-- Opening Marker --

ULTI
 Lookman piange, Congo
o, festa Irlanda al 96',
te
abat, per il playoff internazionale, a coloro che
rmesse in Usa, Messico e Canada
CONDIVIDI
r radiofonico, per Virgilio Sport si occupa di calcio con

-- Closing Marker --

Write the material out once more so that every line matches the original.

ULTI
 Lookman piange, Congo
o, festa Irlanda al 96',
te
abat, per il playoff internazionale, a coloro che
rmesse in Usa, Messico e Canada
CONDIVIDI
r radiofonico, per Virgilio Sport si occupa di calcio con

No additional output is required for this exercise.